Buuteeq Launches, Wows Resident Hotel Snobs

Let’s get this out of the way right up front: The name buuteeq is just awful. And if this were a consumer Internet startup, it might be fatally awful. “OK, it’s called Boutique, you know like Boutique hotels? Only you spell it B U U T E E Q… No, let me spell it again for you…” Awful.

Thankfully, Buuteeq is a business software company for boutique hotels. It’s launching today and will no doubt be called “the OpenTable for the hotel industry,” but that doesn’t do it justice. The product is far more impressive, the economics are far more aligned with hoteliers’ needs, and it’s solving a deeper industry problem. The biggest similarity may be that like OpenTable, it takes a decade or more for buuteeq to build a big company. But that’s life selling a product to fragmented small businesses all over the world.

Buuteeq gives mom-and-pop hotels a cost effective way to build and maintain a stunning, user-friendly Web site, optimized to run on the Web, inside Facebook, on the iPad and on mobile devices, jam-packed with SEO goodness in multiple languages. Look at one before and after of one of founder Forest Key’s favorite hotels in China.

Before:

And a few hours later using buuteeq:

At this point in the meeting, Paul pretty much started losing it. His parents are hoteliers and their Web site has been a particular pain point.

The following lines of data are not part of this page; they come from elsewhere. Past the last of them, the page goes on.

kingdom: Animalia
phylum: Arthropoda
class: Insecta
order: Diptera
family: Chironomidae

Like many boutique hotels, they pay a local designer $10,000 every few years to produce a static page that does them little good, isn’t represented on social networks or on mobile, and is costly and cumbersome to update. And it’s only an information site– they have to process bookings through a third party that takes a huge commission.

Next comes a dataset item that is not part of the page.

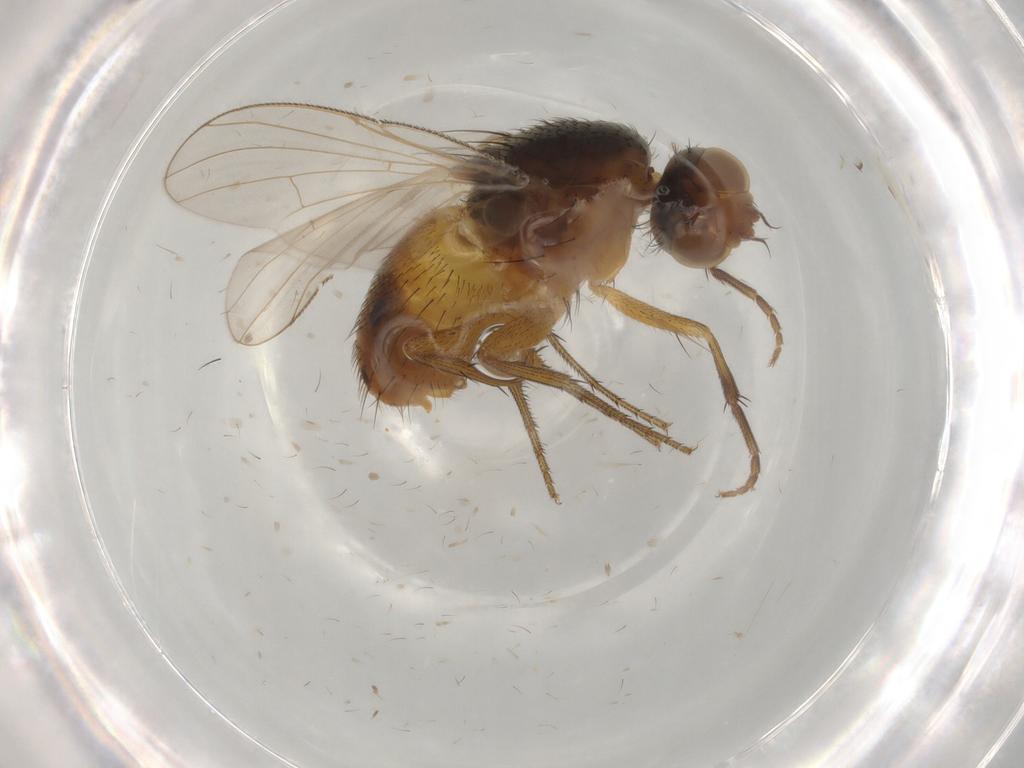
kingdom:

Buuteeq’s high-end product could fix all of those problems for them in a matter of hours, cost the same amount, be available in two other languages (human-translated, not machine) and be as easy to update as a WordPress account. (It has a free product that’s essentially a rich Facebook page– a nice Trojan Horse because it has more information and photos than most hotel sites. Beyond that prices range from $349/month to $999/month.)

This sounds like we’re fan-boying out, but honestly there’s been so little innovation in the hotel space it’s easy to get excited if you live in hotels like Paul or spend up to half of a year in them like Sarah. It’s near-impossible to find great boutique hotels– especially international ones– over Google, even if you know the name, and as we’ve discussed before online travel agencies are useless.

When Sarah was traveling to Brazil last year, most hotels only had the front page information in English– the rest was all in Portuguese. She had to make an international call and spend 15 minutes or more trying to find someone at the front desk who spoke English to book a room. And, even if you can find the site and it is in your language, it typically isn’t well designed and may not have all of the information you need to have the confidence to book.

There is a lot of low-hanging fruit for buuteeq here. Especially when you consider the stunning rise of the Chinese traveler– expected to be the biggest country for in-bound an out-bound tourism in coming years. Simply by using buuteeq’s Chinese language translation, the Palo Alto Garden Court hotel rocketed up to the first page of Baidu’s results for a Silicon Valley hotel. That’s huge.

If the product’s price point excited Paul, here’s what excited Sarah: The product took just $1.3 million to build, the bulk of it was done by engineers in China. This is one of the best companies she has seen this year and it didn’t raise a dime of Valley money, despite the fact that Key grew up in Palo Alto and built and sold his first company here. He came up with the idea while stationed in China for Microsoft, moved to Chile with his family to get some funding and build it, and now he lives in Seattle. Staying out of the ecochamber has allowed Key to focus on truly solving a global problem– it’s launching with 40 customers, more of them are outside of the United States than in.

The downside with that global focus is that Key likely isn’t charging enough, leaving money on the table in the US, in order to be competitive in places like China and South America. Palo Alto’s Garden Court Hotel– buuteeq’s first customer pretty much told Key as much. That’s a crucial mistake a lot of now-defunct SAAS companies have made. But one that can be solved by building out the product more in the future, and charging for those improvements.

After spending a day paging through some of buuteeq’s clients pages, we think there’s also a missed opportunity in not having a consumer-facing portal, ala Jetsetter-meets-Opentable, where people who’ve stayed at one buuteeq property might want to easily discover and check out others. But again, that’s a problem that can be solved in the future. Even with the dreadful name, we’ll be watching this one closely.